I like it because of the terse format, so I can see a lot of
information in a few lines. This also makes it easy to write parsers
for it, and data extraction programs. For instance, I wrote a program
in PERL that can examine a trace of a TCP-based file transfer, and
specify what percentage of the time was spent transmitting waiting,
refilling buffers, timeouts, receive buffer filled, etc. It does this
by examining the delays between packets of a single session, analyzing
the advertised buffer space, detecting retransmission, etc.
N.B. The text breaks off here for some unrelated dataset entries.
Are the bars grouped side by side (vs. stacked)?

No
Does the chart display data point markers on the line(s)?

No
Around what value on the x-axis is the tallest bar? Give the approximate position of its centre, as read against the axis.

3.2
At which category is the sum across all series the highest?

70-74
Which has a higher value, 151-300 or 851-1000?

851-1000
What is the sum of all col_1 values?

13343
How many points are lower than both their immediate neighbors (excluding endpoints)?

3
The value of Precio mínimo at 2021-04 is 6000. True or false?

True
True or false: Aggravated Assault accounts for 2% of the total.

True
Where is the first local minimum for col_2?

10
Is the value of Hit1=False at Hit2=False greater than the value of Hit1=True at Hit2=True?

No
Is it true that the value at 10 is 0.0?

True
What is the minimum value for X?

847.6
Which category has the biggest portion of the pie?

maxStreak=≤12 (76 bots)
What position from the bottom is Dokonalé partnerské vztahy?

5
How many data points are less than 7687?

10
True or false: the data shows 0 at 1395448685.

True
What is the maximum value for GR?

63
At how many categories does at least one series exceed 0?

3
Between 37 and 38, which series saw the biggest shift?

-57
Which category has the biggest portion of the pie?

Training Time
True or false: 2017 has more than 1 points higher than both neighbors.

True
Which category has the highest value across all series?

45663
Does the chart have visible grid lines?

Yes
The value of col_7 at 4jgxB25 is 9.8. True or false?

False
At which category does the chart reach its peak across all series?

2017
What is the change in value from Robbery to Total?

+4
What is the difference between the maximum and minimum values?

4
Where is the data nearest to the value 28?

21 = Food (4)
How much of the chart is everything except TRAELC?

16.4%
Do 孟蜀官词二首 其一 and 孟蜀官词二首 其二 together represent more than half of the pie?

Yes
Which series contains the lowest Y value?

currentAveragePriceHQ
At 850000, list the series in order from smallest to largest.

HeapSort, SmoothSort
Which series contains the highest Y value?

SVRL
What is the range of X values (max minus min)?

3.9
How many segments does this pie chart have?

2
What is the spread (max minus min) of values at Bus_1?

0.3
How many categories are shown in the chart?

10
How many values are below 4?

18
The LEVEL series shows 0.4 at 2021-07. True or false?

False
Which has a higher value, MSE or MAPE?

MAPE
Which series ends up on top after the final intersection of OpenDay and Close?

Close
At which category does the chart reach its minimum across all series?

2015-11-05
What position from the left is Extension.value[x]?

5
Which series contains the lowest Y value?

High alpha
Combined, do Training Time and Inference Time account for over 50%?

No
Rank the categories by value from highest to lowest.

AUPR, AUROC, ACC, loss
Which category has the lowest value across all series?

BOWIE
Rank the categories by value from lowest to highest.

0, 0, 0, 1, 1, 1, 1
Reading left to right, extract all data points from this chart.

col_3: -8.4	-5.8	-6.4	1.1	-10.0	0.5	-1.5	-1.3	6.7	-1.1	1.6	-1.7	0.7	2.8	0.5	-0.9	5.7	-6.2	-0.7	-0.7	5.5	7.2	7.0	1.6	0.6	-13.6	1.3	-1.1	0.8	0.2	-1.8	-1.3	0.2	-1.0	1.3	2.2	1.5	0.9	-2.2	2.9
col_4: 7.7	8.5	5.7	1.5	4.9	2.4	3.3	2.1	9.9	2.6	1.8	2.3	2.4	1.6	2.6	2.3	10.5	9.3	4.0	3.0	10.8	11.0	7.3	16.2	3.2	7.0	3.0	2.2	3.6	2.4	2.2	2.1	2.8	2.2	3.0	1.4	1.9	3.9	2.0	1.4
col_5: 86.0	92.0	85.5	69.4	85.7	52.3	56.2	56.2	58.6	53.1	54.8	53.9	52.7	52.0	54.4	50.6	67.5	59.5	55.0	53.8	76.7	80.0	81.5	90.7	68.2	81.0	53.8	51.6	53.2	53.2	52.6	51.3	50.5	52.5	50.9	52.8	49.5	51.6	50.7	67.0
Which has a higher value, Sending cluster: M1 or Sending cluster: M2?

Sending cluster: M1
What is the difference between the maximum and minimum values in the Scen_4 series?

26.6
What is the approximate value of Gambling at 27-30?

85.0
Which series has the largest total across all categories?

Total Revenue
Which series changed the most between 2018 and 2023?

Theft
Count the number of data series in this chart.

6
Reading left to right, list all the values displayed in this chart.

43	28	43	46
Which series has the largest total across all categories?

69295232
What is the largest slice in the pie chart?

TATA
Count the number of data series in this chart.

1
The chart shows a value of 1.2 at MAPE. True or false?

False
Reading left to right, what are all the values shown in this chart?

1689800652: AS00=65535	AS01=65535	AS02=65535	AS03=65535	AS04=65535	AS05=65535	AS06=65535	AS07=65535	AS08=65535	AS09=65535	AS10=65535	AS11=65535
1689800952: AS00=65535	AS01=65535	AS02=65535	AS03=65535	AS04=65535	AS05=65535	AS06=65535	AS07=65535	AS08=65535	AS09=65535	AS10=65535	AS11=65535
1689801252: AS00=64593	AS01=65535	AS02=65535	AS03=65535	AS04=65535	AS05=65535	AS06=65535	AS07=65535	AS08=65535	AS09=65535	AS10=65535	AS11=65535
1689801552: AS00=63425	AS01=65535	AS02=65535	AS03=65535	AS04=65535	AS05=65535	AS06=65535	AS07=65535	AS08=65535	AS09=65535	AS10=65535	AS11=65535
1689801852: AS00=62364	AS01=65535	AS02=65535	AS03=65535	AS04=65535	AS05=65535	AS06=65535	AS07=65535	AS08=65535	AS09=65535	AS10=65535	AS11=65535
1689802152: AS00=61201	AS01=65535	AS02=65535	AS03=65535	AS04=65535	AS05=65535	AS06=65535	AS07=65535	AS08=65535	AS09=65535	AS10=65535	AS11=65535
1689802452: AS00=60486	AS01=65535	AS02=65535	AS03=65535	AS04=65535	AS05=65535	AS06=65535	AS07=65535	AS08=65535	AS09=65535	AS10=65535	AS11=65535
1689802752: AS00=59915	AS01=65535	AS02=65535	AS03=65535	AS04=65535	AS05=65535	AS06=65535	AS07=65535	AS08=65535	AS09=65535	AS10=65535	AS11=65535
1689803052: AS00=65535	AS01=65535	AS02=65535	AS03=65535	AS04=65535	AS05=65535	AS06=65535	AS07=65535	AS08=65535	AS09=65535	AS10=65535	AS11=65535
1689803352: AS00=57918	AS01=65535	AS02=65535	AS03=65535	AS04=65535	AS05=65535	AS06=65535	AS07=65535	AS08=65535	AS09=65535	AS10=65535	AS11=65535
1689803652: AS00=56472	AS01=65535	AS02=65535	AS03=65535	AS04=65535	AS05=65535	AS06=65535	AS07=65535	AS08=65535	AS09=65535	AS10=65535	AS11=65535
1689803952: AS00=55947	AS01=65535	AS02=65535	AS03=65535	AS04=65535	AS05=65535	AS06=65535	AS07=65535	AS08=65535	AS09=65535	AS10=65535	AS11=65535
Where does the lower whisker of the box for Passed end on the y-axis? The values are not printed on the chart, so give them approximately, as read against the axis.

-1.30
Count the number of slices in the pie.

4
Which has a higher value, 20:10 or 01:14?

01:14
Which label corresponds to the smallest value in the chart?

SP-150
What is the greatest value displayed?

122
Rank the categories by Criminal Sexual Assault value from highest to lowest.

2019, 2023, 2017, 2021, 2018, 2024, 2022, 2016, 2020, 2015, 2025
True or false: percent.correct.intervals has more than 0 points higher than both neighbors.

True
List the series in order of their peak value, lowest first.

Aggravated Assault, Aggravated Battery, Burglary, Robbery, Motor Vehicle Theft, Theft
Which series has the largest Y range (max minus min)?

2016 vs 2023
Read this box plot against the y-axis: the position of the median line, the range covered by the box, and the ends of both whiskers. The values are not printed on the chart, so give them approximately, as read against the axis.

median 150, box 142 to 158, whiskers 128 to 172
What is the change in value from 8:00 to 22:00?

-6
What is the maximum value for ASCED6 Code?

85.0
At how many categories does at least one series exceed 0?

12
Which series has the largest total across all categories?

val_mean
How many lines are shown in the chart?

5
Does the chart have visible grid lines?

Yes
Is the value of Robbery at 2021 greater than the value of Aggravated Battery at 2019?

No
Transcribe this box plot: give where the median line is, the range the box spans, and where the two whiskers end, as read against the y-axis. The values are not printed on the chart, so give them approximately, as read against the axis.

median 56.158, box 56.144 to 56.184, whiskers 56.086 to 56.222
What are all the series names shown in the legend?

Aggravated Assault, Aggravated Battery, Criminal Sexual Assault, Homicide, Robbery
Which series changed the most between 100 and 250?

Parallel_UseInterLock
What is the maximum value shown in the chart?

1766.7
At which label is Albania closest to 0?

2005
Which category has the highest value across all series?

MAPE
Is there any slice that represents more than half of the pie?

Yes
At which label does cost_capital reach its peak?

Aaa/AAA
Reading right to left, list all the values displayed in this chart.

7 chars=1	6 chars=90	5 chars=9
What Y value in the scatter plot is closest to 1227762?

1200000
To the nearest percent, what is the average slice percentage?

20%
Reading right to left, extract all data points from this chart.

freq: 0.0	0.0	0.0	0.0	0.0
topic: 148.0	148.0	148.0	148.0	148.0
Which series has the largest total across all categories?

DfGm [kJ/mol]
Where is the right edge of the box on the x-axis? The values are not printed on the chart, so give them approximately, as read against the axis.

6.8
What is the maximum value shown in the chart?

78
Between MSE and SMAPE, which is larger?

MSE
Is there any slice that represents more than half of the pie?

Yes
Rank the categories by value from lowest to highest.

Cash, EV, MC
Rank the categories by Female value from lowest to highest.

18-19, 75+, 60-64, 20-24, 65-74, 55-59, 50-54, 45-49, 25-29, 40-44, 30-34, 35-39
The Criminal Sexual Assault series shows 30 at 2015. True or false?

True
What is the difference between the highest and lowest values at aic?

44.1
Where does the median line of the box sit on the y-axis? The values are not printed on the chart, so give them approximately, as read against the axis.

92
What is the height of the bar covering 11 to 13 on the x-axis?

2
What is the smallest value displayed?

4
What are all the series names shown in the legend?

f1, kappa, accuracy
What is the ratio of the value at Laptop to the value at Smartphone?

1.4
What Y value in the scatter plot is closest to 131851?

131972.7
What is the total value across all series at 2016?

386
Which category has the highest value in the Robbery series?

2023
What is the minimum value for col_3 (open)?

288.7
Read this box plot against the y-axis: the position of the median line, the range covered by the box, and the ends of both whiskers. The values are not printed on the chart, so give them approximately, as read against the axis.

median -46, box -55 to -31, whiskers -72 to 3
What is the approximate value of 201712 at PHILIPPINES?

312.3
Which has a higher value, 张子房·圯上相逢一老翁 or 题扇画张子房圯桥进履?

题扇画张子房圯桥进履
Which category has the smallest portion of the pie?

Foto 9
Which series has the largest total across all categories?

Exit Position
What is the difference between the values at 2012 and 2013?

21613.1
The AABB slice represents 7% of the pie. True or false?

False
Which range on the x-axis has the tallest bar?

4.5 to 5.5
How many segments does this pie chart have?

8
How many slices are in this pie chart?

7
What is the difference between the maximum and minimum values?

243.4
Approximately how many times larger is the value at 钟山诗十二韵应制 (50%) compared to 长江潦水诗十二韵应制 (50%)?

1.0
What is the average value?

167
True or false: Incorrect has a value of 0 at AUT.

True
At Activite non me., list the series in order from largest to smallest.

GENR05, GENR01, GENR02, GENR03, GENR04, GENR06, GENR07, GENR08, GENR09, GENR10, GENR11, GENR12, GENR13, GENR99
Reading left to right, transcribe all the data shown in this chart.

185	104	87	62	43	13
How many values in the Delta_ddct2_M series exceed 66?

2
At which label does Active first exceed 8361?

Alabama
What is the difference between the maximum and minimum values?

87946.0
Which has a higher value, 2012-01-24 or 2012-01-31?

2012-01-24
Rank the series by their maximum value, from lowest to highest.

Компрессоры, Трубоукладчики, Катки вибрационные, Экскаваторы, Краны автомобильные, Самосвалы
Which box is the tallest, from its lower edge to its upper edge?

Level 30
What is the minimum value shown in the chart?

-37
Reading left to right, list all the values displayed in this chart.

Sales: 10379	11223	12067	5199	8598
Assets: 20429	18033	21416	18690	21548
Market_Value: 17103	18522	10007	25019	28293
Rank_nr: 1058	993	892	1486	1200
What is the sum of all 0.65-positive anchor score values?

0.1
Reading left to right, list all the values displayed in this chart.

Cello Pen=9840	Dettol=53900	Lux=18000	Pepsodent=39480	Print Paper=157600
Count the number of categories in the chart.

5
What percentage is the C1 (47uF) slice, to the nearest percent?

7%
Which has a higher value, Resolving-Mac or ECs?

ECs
TCPDUMP has a complete grammar, and allows you to capture data in a
file, and later extract the headers you are interested in. I've used it
to collect data from a 25 hour period, and analyzed information from
847 Mbyte file, containing the headers of 8.6 million packets.

You can use commands like:

tcpdump host \( snoopy or host woodstock \) and \(proto tcp and src
port 1247 \) or \( proto udp and dst port 444 \)

Here are some other examples:

tcpdump 'ether[0] & 1 = 0 and ip[16] >= 224'

to print IP broadcast or multicast packets that were not
sent via ethernet broadcast or multicast.

or
tcpdump 'gateway snup and (port ftp or ftp-data)'

to print all ftp traffic through internet gateway snup.

As you can imagine, it is very flexible, and useful in research.
It does not have any graphic output, but I find it easy to convert the
data I want into the numbers for the graphs using AWK or PERL.